(Beginning of Given records)

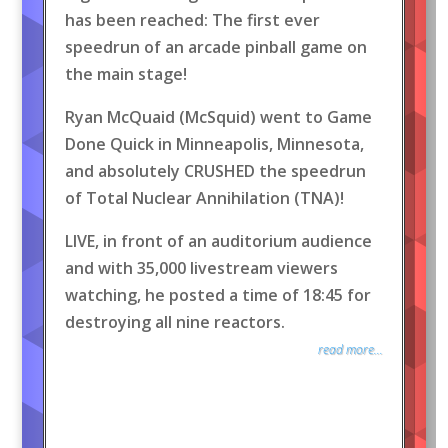
has been reached: The first ever
speedrun of an arcade pinball game on
the main stage!
Ryan McQuaid (McSquid) went to Game
Done Quick in Minneapolis, Minnesota,
and absolutely CRUSHED the speedrun
of Total Nuclear Annihilation (TNA)!
LIVE, in front of an auditorium audience
and with 35,000 livestream viewers
watching, he posted a time of 18:45 for
destroying all nine reactors.
read more...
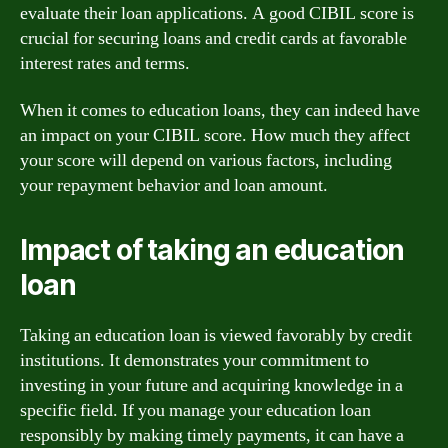
evaluate their loan applications. A good CIBIL score is
crucial for securing loans and credit cards at favorable
interest rates and terms.
When it comes to education loans, they can indeed have
an impact on your CIBIL score. How much they affect
your score will depend on various factors, including
your repayment behavior and loan amount.
Impact of taking an education
loan
Taking an education loan is viewed favorably by credit
institutions. It demonstrates your commitment to
investing in your future and acquiring knowledge in a
specific field. If you manage your education loan
responsibly by making timely payments, it can have a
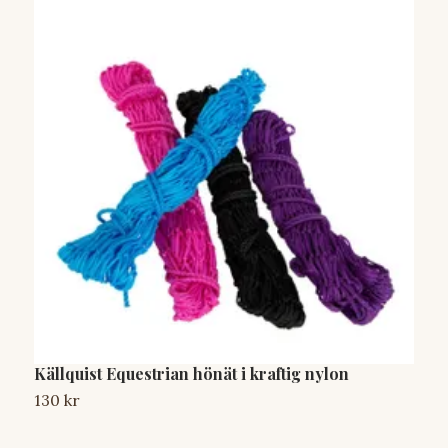
Källquist Equestrian hönät i kraftig nylon
A
130 kr
1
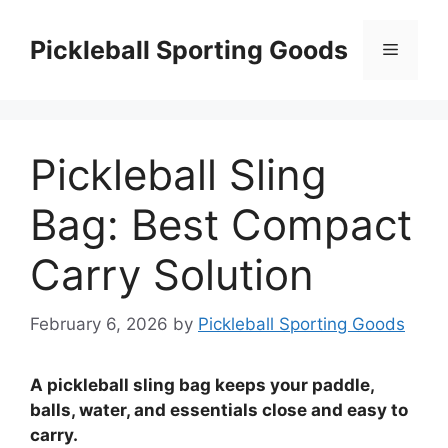
Skip
to
Pickleball Sporting Goods
Menu
content
Pickleball Sling
Bag: Best Compact
Carry Solution
February 6, 2026
by
Pickleball Sporting Goods
A pickleball sling bag keeps your paddle,
balls, water, and essentials close and easy to
carry.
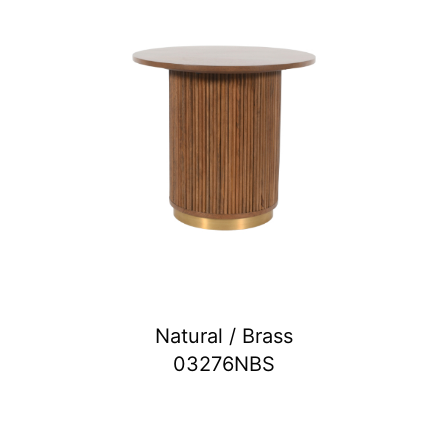
Natural / Brass
03276NBS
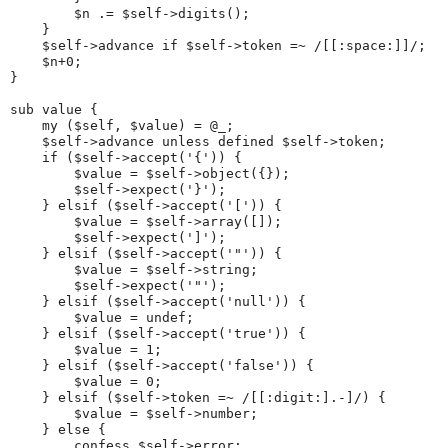
        $n .= $self->digits();
    }
    $self->advance if $self->token =~ /[[:space:]]/;
    $n+0;
}
sub value {
    my ($self, $value) = @_;
    $self->advance unless defined $self->token;
    if ($self->accept('{')) {
        $value = $self->object({});
        $self->expect('}');
    } elsif ($self->accept('[')) {
        $value = $self->array([]);
        $self->expect(']');
    } elsif ($self->accept('"')) {
        $value = $self->string;
        $self->expect('"');
    } elsif ($self->accept('null')) {
        $value = undef;
    } elsif ($self->accept('true')) {
        $value = 1;
    } elsif ($self->accept('false')) {
        $value = 0;
    } elsif ($self->token =~ /[[:digit:].-]/) {
        $value = $self->number;
    } else {
        confess $self->error;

(End of Given records)

Reproduce the listing above exactly, but skip the pictures.

has been reached: The first ever
speedrun of an arcade pinball game on
the main stage!
Ryan McQuaid (McSquid) went to Game
Done Quick in Minneapolis, Minnesota,
and absolutely CRUSHED the speedrun
of Total Nuclear Annihilation (TNA)!
LIVE, in front of an auditorium audience
and with 35,000 livestream viewers
watching, he posted a time of 18:45 for
destroying all nine reactors.
read more...
evaluate their loan applications. A good CIBIL score is
crucial for securing loans and credit cards at favorable
interest rates and terms.
When it comes to education loans, they can indeed have
an impact on your CIBIL score. How much they affect
your score will depend on various factors, including
your repayment behavior and loan amount.
Impact of taking an education
loan
Taking an education loan is viewed favorably by credit
institutions. It demonstrates your commitment to
investing in your future and acquiring knowledge in a
specific field. If you manage your education loan
responsibly by making timely payments, it can have a
Källquist Equestrian hönät i kraftig nylon
A
130 kr
1
Skip
to
Pickleball Sporting Goods
Menu
content
Pickleball Sling
Bag: Best Compact
Carry Solution
February 6, 2026
by
Pickleball Sporting Goods
A pickleball sling bag keeps your paddle,
balls, water, and essentials close and easy to
carry.
Natural / Brass
03276NBS
        $n .= $self->digits();
    }
    $self->advance if $self->token =~ /[[:space:]]/;
    $n+0;
}
sub value {
    my ($self, $value) = @_;
    $self->advance unless defined $self->token;
    if ($self->accept('{')) {
        $value = $self->object({});
        $self->expect('}');
    } elsif ($self->accept('[')) {
        $value = $self->array([]);
        $self->expect(']');
    } elsif ($self->accept('"')) {
        $value = $self->string;
        $self->expect('"');
    } elsif ($self->accept('null')) {
        $value = undef;
    } elsif ($self->accept('true')) {
        $value = 1;
    } elsif ($self->accept('false')) {
        $value = 0;
    } elsif ($self->token =~ /[[:digit:].-]/) {
        $value = $self->number;
    } else {
        confess $self->error;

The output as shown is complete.